By Jonathan Corbet
August 3, 2010
Linux, like most other operating systems, has long tried to keep
frequently-accessed data in main memory. The cost of fetching a page from
disk is high, so every I/O operation which can be eliminated by keeping
data in a faster location yields a significant performance improvement.
Recently, there has been an increasing level of interest in adding more
levels of cache; the result has been patches like
bcache,
Cleancache/Frontswap,
zcache, and more. The latest
contribution in this area is a set of patches aimed at enabling multi-level
caching within the Btrfs filesystem.
The patches, posted by Ben
Chociej, are not a complete solution at this time. This code, instead, is
meant to add the infrastructure needed to determine which data within a
filesystem is "hot"; other work, to be done in the near future, will then
be able to make use of this information to determine which data would
benefit from
being hosted on faster media - on a solid-state storage device, perhaps.
The copy-on-write nature of Btrfs, along with its built-in volume
management code, should make the implementation of this functionality
relatively easy. We should find out in "a few weeks," when the first of
these patches is promised; meanwhile, there is some interesting
instrumentation work to look at.
These patches work by hooking into the small number of places in Btrfs
where new I/O operations are initiated. Each of these places gets a call
to:
void btrfs_update_freqs(struct inode *inode, u64 start, u64 len,
int create);
Where inode is the inode for the file being operated on,
start is the beginning offset (in bytes), len is the
number of bytes being transferred, and the mildly confusing create
parameter is nonzero iff the operation is a write.
This function maintains two red-black trees; the first, which is
filesystem-wide, tracks the "hottest" inodes. For each inode, there is
another tree tracking the hottest parts of the file. For each tree, the
btrfs_update_freqs() call will update the stored parameters with
the passed-in values.
The code tracks six independent parameters: the number of reads, a running
average of the time between reads, and the time since the last read - along
with the same information for writes. In the end, that information gets
passed to a piece of deep magic called btrfs_get_temp() which
boils those numbers down to a single "temperature" value. Your editor
would love to simply provide the formula which is used, but it's not that
simple - there's a lot of trickery with magic constants and various
provisions against integer overflow problems. For those who would like to
figure it out for themselves, here's the source for
btrfs_get_temp().
There are three new ioctl() operations added by the patch set. To
get the heat information for a specific file,
BTRFS_IOC_GET_HEAT_INFO may be used. There are also
BTRFS_IOC_GET_HEAT_OPTS and BTRFS_IOC_SET_HEAT_OPTS for
querying and setting the state of heat tracking and (someday) migration of
data based on the measured temperature data. A debugfs interface is also
provided for those who would like to look at all of the data collected by
this instrumentation.
There has not been a huge response to this patch set so far. The biggest
complaint should be somewhat predictable: this capability looks like
something which would be useful for many filesystems, so implementing it
just for Btrfs looks like working at the wrong level. The virtual
filesystem (VFS) layer is well placed to track I/O operations and could
manage this kind of data collection. The VFS could also, perhaps, use this
data to make better decisions on which pages to keep in the page cache.

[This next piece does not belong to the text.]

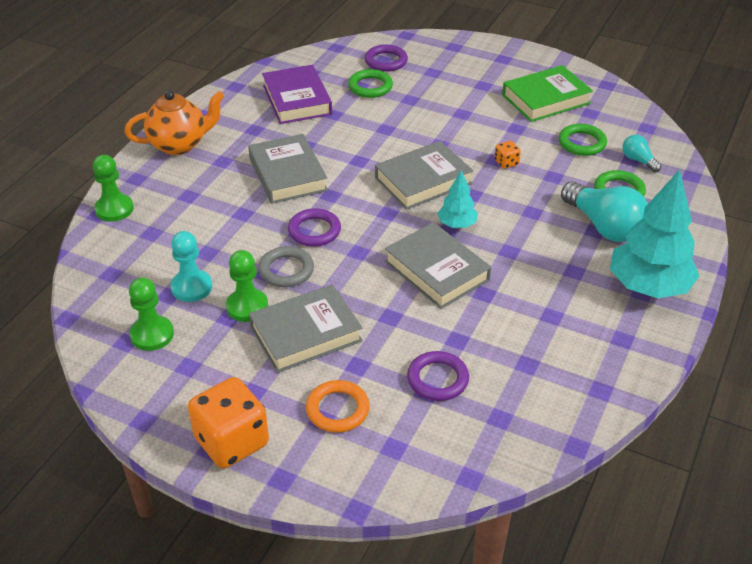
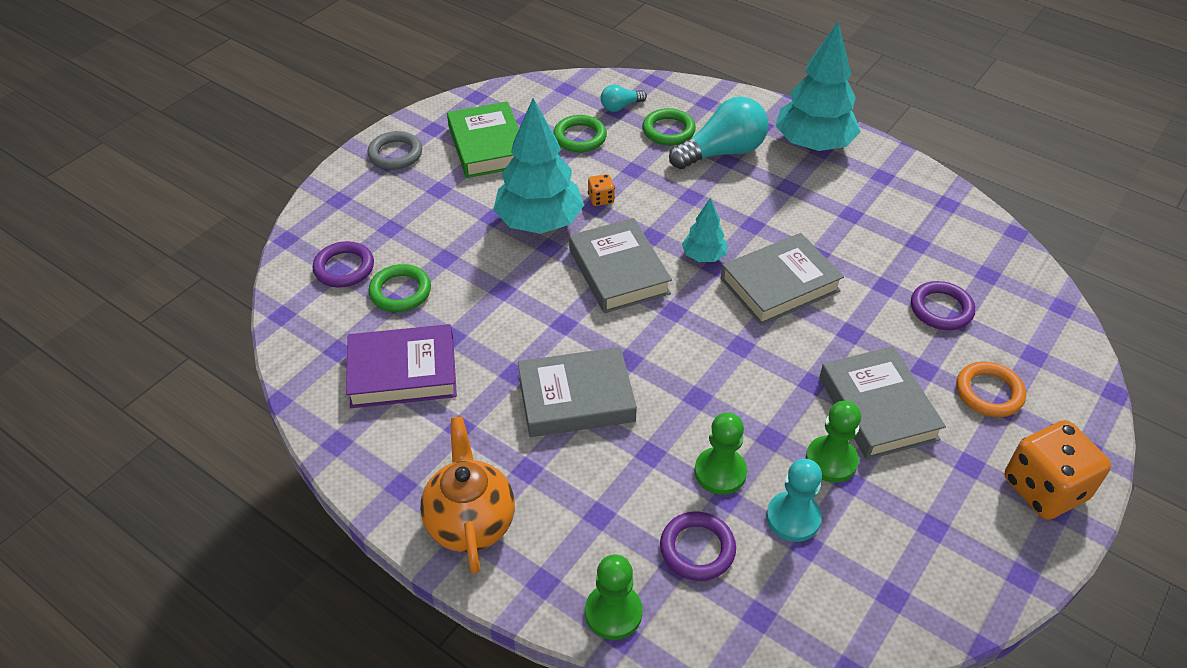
camera: 80 degrees left, 5 degrees up
(152, 334) = (880, 565): green pawn -> green pawn (720, 472)
(286, 270) = (768, 416): grey ring -> grey ring (395, 154)
(314, 231) = (697, 382): purple ring -> purple ring (697, 549)
(464, 136) = (539, 223): none -> turquoise tree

But, as long as the data is locked up within Btrfs, the VFS layer cannot
use it, and it cannot be used to benefit any other filesystems.
The response to this complaint is that only Btrfs has the multiple device
support needed to make use of this data. Dave Chinner finds that justification unconvincing, saying:
Why does it even need multiple devices in the filesystem? All the
filesystem needs to know is the relative speed of regions of it's
block address space and to be provided allocation hints.
There is often a degree of tension between those who would add features to
specific filesystems and those who would rather see that functionality done
at the VFS level. As a general rule, widely-useful features benefit from
being done in the VFS, where they are more widely used and more closely
scrutinized. But, often, an individual filesystem implementation can serve
as a useful proof of concept and a place where important lessons are
learned. All of which is to say that "hot data tracking" will likely make
it into the kernel at some point, but it's not clear whether what is merged
will resemble the current patches or not.